President Rodrigo Duterte imposed martial rule across Mindanao a day after hundreds of militants allied with the ultra-radical Islamic State in Iraq and Syria stormed Marawi on May 23.
The military said only 20 to 40 gunmen were still holed up in the now-devastated commercial centre, but that the threat remained.
Defence Secretary Delfin Lorenzana said the fighting had already cost the government three billion pesos (S$80 billion), and it might drag on for at least another month.
Mr Rajiv Biswas, IHS Markit chief Asia-Pacific economist, told Reuters that Marawi is still a "potential risk to the near-term economic outlook". But Mr Pernia insisted the fallout from the conflict has not spread to the rest of Mindanao.
Falling peso 'not a concern'
The Philippines is enjoying a construction boom, but that is also dragging the peso down. The peso has been falling since last month because of rising imports of capital goods and raw materials, setting the nation on course for its first current account deficit in 15 years. It is now at an 11-year low and on track to becoming Asia's weakest currency.
But policymakers are unperturbed. "There's really no reason for concern. It's being monitored very closely by the central bank. It's unlikely to really gyrate wildly," Manila's chief economic planner, Mr Ernesto Pernia, said yesterday.

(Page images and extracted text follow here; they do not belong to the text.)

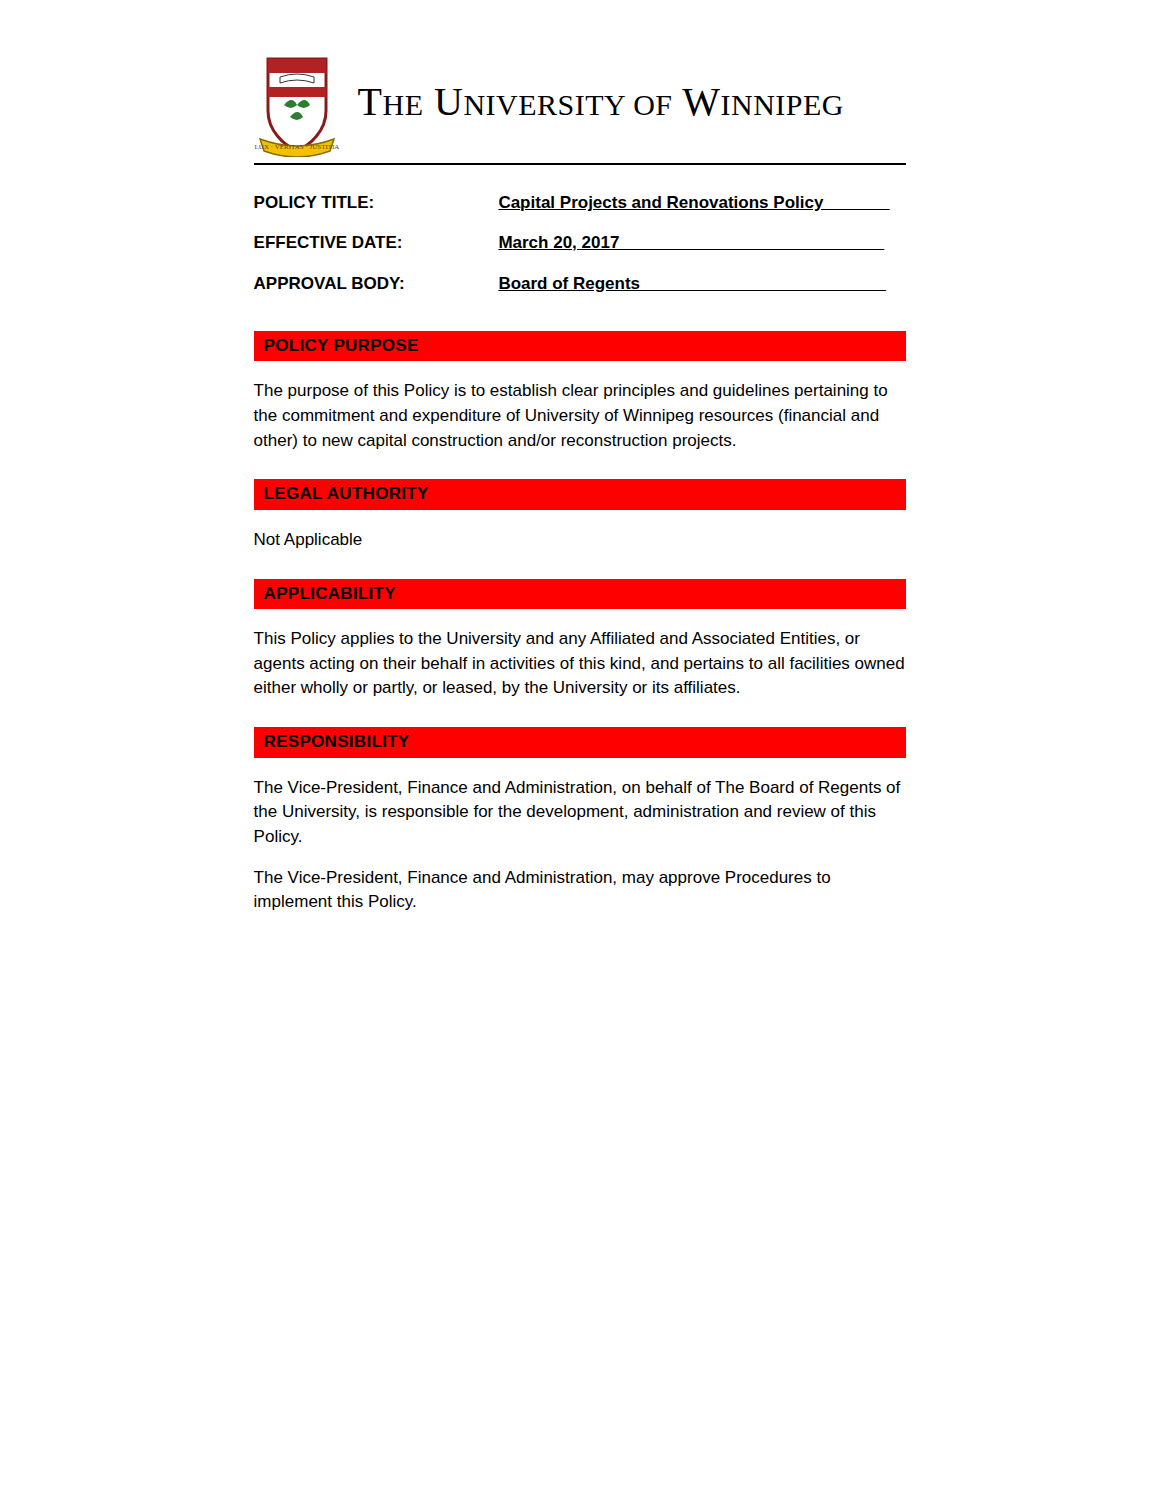LUX · VERITAS · JUSTITIA
THE UNIVERSITY OF WINNIPEG
POLICY TITLE: Capital Projects and Renovations Policy_______
EFFECTIVE DATE: March 20, 2017____________________________
APPROVAL BODY: Board of Regents__________________________
POLICY PURPOSE
The purpose of this Policy is to establish clear principles and guidelines pertaining to the commitment and expenditure of University of Winnipeg resources (financial and other) to new capital construction and/or reconstruction projects.
LEGAL AUTHORITY
Not Applicable
APPLICABILITY
This Policy applies to the University and any Affiliated and Associated Entities, or agents acting on their behalf in activities of this kind, and pertains to all facilities owned either wholly or partly, or leased, by the University or its affiliates.
RESPONSIBILITY
The Vice-President, Finance and Administration, on behalf of The Board of Regents of the University, is responsible for the development, administration and review of this Policy.
The Vice-President, Finance and Administration, may approve Procedures to implement this Policy.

Central bank chief Nestor Espenilla said on Wednesday the current account deficit reflects a construction boom that should lead to higher growth.
President Rodrigo Duterte has unveiled a six-year, US$180 billion (S$246 billion) spending spree to build new railways and upgrade the country's creaking roads and airports to help lift growth to as much as 8 per cent during his term.
Mr Espenilla said the Philippines' good credit standing and low external debt, as well as remittances from millions of Filipinos working abroad and incomes by a burgeoning outsourcing industry should help keep the deficit at just 1 per cent of gross domestic product.
He said growth centres like Davao, Mr Duterte's home city, are thriving. Big multinational firms like Dole and Del Monte, as well as the Philippines' biggest conglomerates, have set up operations in Mindanao, home to about 22 million.
But they have stayed away from areas racked by a decades-long war between the government and Muslims trying to carve out their own region, like Marawi, one of the Philippines' poorest.
With growth at 6.5 per cent, the Philippines has the second fastest- growing economy in Asia, after China. It continues to be held up by billions worth of remittances from Filipinos working abroad and a booming outsourcing industry.
A government-led construction boom and a recovery by the farming sector from the long dry spell associated with the El Nino weather phenomenon offset a slack in private investment.
"We remain one of the best-performing economies in Asia. We are well on track to meeting our full-year target growth of 6.5 per cent to 7 per cent," said Mr Pernia.